“这次已经很凶险了,能够救回来是侥幸,如果再有下一次……”
她没有把话说下去。
季斯允的表情逐渐变得苍白,可那双深色的眼睛却执拗地望着病床上苟延残喘的老人,牙关紧咬,挤出一个比哭还难看的笑。
“不,不会的,她会好起来的。”
他的脸阴沉着,语气森寒却又坚定。
她是他唯一的亲人了,是他人生前十多年唯一感受过的温暖,她怎么可以离开他,无论如何,他都要留住她!
漆黑的眼阴森森的注视着病床上沉睡的老人,眼底是不顾一切的疯狂与偏执。
季斯允无意识握紧拳,用力到指关节发着白,一双温暖的手突然捧住他的手掌,宋攸宁转过身,低着头,一点一点掰开他攥紧的拳头。
黑色的发尾垂到她光、裸的右肩微微扫动,宋攸宁动作轻柔又坚决的把他用力到颤抖的手指一根根打开,细腻光滑的手掌与他粗糙的掌心贴在一起,和他十指相扣。
她注视着他的眼神平和温柔,隐隐地带着些让人安心的力量,季斯允阴暗的情绪骤然褪去。
“会过去的的。”她轻声说,像是在安抚突然失去长辈保护的小兽,“一切都会过去的。”
她没有办法说出那些“她会好起来”的假话来哄骗季斯允,只能用这样带着怜悯的目光,安慰他一切都会过去。
季斯允苍白的面容浮上不知所措的神色,她眼底的怜恤让他清醒,眼眶渐渐发红,黑压压的眼眸沾上水汽,一向红润的唇紧紧抿出强忍悲伤的弧度。
阴郁的青年像是淋过雨的小狗,湿漉漉的眼巴巴望着她,妄图得到她的垂怜。
“奶奶是我唯一的亲人了。”他的声音很低,声线颤抖,与宋攸宁十指相扣的手掌微微收紧,季斯允垂下眼眸,浓密纤长的睫也沾上了一点水汽。
唇角弯出一抹苦笑,季斯允艰难地吞咽下胸腔里翻涌的苦涩。
“大小姐,她要是走了,我真的就什么都没有了。”
宋攸宁喉咙微动,她看着难过得像是马上就要碎掉的季斯允,心中腹诽:你有的可多了,宋家父母拼搏大半辈子攒下的家产,以后可全是你的。

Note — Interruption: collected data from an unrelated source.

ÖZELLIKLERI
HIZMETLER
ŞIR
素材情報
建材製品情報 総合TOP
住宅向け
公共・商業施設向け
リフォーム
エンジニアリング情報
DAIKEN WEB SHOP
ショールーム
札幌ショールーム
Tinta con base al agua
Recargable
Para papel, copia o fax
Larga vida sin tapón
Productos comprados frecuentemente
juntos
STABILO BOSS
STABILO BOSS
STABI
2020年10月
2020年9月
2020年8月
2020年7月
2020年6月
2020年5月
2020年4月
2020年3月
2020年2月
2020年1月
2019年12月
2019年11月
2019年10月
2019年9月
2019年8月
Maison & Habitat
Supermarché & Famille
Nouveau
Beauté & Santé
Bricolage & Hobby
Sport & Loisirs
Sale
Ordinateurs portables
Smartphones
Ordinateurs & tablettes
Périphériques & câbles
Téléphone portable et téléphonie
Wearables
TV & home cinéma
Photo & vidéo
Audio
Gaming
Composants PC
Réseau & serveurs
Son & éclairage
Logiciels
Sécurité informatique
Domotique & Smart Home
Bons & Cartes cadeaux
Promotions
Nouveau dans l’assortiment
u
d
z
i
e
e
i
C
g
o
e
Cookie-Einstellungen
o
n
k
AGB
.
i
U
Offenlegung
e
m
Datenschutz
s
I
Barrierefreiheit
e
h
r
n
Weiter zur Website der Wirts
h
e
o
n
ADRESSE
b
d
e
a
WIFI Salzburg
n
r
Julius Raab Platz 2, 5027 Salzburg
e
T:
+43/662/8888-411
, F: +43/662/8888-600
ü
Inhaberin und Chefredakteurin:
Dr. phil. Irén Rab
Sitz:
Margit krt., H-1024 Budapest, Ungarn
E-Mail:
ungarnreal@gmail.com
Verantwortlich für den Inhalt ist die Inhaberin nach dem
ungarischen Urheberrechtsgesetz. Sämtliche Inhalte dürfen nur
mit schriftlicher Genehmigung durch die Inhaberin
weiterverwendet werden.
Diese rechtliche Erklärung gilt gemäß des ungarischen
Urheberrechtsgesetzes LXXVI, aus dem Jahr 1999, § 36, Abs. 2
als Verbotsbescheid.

她拍拍他的手,朝他露出一个笑,安慰道:“你还有宋家啊。”
不知道她这句话哪里点醒到他,哀戚的表情愣在脸上,旋即转变成了热切的欣喜。
两张病床之间的床帘被拉上,季斯允用力地把宋攸宁抱在怀里。
他的怀抱又紧又烫,沉甸甸脑袋埋在她的肩上,季斯允向来低沉的音调往上扬,惊喜又激动。
“对,我还有大小姐。”
“?”她说的好像不是这个意思。
算了,看他可怜,这次就不跟他计较。
宋攸宁尴尬地拍拍他的背,“嗯,还有我。”
他抱着她,宋攸宁穿着的斜肩针织衫往下滑了一点,精致的锁骨随着她的呼吸浮动,就在季斯允的唇边,只要往下一点,就能挨到那块纤薄的皮肤。
可如果那样做,她肯定会生气,说不定马上就要走,季斯允还想和她再多待一会儿。
呼吸着她身上传来的馨香,季斯允舔了舔唇缓解自己的干渴,藏在她肩上的眼神阴森又滑腻,毫不掩饰对她疯狂的占有欲。
一开口,声音却是另一副可怜到卑微的腔调。
“我从出生起就不受期待,被人当作麻烦唯恐避之不及,只有大小姐要我,疼我。”
“大小姐,永远都不要丢掉我。”
潮湿的热气往脖子上吹,宋攸宁打了个寒颤。
她没说话,季斯允就搂着她不肯松手,黏糊糊的在她肩上蹭:“大小姐,求你。”
“求你不要丢掉我。”
宋攸宁被他缠得没办法,敷衍点头:“行行行,答应你,你先松手。”
这次季斯允竟然没有拖延,她说完就乖乖松开手,倒让宋攸宁多看他好几眼。
黏人的季小狗这是转性了?
不过宋攸宁乐得轻松,她看了一眼时间,问季斯允:“什么时候回去?”
季斯允被她提醒,有几分欣喜的表情逐渐淡下去,情绪低落起来。